*** Opening of Materials provided ***

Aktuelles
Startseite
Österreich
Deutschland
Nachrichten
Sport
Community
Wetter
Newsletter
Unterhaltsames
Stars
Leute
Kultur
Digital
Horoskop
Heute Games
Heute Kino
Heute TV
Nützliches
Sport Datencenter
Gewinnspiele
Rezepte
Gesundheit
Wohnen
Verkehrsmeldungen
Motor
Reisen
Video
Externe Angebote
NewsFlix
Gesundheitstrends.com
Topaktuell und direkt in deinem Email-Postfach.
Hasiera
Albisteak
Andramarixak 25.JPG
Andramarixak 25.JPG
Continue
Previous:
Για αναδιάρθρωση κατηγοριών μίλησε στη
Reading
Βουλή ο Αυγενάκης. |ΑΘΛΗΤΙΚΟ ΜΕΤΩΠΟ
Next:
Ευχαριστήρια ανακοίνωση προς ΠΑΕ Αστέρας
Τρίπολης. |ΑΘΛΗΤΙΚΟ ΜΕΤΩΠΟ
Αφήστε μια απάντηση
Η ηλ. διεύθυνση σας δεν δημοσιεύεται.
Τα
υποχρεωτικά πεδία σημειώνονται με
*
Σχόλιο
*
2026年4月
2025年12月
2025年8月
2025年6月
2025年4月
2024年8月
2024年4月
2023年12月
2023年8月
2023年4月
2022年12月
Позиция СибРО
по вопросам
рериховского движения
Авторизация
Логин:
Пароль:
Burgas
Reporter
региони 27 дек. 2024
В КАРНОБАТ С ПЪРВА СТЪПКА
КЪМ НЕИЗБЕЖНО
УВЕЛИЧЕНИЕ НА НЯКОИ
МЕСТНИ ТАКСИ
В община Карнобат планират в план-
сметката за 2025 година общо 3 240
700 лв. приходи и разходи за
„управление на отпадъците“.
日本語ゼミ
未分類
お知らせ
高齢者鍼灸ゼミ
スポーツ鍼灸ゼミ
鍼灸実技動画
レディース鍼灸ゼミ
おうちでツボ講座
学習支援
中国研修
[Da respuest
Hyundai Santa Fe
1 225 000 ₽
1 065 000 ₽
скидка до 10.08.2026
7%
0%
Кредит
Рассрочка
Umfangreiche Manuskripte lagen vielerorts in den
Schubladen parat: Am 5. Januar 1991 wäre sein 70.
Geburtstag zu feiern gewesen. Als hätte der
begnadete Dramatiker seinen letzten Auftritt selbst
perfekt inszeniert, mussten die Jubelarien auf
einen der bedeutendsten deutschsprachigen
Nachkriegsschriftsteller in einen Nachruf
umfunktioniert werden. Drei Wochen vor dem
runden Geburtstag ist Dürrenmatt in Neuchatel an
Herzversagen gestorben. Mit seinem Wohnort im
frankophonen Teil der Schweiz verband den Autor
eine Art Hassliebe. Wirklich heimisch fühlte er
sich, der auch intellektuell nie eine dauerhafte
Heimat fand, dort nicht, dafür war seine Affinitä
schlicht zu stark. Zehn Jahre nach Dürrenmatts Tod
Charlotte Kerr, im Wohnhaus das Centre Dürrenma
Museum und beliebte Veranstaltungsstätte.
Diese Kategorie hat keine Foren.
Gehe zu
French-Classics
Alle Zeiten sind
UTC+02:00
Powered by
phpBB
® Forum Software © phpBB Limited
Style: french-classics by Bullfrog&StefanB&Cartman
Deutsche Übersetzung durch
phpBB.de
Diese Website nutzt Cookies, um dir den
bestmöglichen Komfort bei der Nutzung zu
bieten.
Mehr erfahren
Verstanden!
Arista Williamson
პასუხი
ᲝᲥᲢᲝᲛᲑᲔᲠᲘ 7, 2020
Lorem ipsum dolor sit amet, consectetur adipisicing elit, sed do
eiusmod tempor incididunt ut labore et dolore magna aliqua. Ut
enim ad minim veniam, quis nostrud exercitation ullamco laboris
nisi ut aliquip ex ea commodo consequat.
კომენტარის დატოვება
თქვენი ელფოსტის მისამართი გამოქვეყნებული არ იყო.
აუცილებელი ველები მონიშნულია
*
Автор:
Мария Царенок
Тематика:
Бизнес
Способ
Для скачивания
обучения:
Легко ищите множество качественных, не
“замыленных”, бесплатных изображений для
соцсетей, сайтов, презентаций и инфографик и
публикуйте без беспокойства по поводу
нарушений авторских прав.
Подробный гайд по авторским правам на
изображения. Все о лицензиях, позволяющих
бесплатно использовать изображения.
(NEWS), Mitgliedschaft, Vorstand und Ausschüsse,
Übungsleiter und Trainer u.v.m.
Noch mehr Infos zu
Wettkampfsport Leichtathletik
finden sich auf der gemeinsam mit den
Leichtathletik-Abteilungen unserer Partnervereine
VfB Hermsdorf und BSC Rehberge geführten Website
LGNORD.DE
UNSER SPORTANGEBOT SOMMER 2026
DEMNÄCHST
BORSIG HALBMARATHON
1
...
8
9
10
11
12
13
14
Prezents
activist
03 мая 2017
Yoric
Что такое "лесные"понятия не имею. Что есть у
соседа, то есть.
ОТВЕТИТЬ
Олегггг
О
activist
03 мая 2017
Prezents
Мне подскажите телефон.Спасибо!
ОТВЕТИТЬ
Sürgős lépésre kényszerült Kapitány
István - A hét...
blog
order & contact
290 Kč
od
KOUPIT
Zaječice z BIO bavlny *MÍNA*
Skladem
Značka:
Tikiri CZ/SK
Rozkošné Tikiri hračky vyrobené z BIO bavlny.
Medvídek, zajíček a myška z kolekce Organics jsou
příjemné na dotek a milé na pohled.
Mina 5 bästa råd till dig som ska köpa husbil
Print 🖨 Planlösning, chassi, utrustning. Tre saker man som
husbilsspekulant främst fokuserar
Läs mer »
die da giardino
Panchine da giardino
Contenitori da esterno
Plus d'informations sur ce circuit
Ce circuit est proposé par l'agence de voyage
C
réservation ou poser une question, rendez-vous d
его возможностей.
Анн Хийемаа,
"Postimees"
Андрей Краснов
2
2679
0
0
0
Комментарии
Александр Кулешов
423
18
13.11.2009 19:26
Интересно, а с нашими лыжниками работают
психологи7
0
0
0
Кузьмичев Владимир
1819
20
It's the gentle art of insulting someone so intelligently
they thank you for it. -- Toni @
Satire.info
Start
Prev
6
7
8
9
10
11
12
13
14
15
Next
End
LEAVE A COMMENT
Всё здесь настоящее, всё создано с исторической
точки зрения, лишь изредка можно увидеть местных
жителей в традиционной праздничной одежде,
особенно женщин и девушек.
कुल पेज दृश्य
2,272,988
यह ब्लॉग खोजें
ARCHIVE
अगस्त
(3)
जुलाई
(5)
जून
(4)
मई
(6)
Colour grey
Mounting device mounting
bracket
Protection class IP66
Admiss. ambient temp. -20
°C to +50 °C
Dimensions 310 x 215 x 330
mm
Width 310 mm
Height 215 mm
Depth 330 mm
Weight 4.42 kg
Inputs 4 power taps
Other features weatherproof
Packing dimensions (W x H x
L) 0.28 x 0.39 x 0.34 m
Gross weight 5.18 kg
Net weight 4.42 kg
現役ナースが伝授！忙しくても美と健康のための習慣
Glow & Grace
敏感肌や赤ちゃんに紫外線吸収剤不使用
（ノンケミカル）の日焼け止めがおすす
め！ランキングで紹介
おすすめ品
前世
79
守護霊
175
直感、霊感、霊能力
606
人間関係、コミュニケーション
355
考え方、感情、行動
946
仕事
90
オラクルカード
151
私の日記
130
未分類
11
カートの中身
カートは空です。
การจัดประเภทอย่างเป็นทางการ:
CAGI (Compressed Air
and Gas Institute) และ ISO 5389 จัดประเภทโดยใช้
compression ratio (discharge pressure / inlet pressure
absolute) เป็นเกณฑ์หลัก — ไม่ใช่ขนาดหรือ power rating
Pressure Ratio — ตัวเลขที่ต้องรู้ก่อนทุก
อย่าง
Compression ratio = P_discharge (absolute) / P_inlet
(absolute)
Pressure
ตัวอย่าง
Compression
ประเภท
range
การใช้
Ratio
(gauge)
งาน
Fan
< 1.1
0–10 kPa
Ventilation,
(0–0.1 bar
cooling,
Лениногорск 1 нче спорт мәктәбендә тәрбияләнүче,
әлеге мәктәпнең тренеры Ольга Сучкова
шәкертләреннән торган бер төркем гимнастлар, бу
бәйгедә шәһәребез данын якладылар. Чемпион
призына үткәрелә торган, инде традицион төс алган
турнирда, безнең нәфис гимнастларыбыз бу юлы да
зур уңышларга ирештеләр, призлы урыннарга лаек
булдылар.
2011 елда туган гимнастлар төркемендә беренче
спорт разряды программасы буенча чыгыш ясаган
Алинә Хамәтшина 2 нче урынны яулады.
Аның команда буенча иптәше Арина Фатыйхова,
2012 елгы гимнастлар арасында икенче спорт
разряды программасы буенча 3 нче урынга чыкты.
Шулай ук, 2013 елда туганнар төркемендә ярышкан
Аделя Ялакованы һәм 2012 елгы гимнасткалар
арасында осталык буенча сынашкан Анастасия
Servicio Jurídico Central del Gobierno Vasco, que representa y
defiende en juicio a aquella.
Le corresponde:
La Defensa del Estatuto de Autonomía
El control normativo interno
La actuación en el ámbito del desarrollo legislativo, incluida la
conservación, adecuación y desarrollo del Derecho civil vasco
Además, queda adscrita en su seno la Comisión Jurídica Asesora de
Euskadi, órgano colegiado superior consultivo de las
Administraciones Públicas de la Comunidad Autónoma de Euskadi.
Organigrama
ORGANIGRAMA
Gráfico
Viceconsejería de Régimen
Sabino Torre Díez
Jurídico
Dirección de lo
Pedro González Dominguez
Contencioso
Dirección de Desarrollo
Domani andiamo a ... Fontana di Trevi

*** Close of Materials provided ***

→ Activity
Turn every line from the start of the items down through the line containing "Авторизация" into a numbered list, one line per entry, omitting any blank lines.

→ Reply to the exercise
1. Aktuelles
2. Startseite
3. Österreich
4. Deutschland
5. Nachrichten
6. Sport
7. Community
8. Wetter
9. Newsletter
10. Unterhaltsames
11. Stars
12. Leute
13. Kultur
14. Digital
15. Horoskop
16. Heute Games
17. Heute Kino
18. Heute TV
19. Nützliches
20. Sport Datencenter
21. Gewinnspiele
22. Rezepte
23. Gesundheit
24. Wohnen
25. Verkehrsmeldungen
26. Motor
27. Reisen
28. Video
29. Externe Angebote
30. NewsFlix
31. Gesundheitstrends.com
32. Topaktuell und direkt in deinem Email-Postfach.
33. Hasiera
34. Albisteak
35. Andramarixak 25.JPG
36. Andramarixak 25.JPG
37. Continue
38. Previous:
39. Για αναδιάρθρωση κατηγοριών μίλησε στη
40. Reading
41. Βουλή ο Αυγενάκης. |ΑΘΛΗΤΙΚΟ ΜΕΤΩΠΟ
42. Next:
43. Ευχαριστήρια ανακοίνωση προς ΠΑΕ Αστέρας
44. Τρίπολης. |ΑΘΛΗΤΙΚΟ ΜΕΤΩΠΟ
45. Αφήστε μια απάντηση
46. Η ηλ. διεύθυνση σας δεν δημοσιεύεται.
47. Τα
48. υποχρεωτικά πεδία σημειώνονται με
49. *
50. Σχόλιο
51. *
52. 2026年4月
53. 2025年12月
54. 2025年8月
55. 2025年6月
56. 2025年4月
57. 2024年8月
58. 2024年4月
59. 2023年12月
60. 2023年8月
61. 2023年4月
62. 2022年12月
63. Позиция СибРО
64. по вопросам
65. рериховского движения
66. Авторизация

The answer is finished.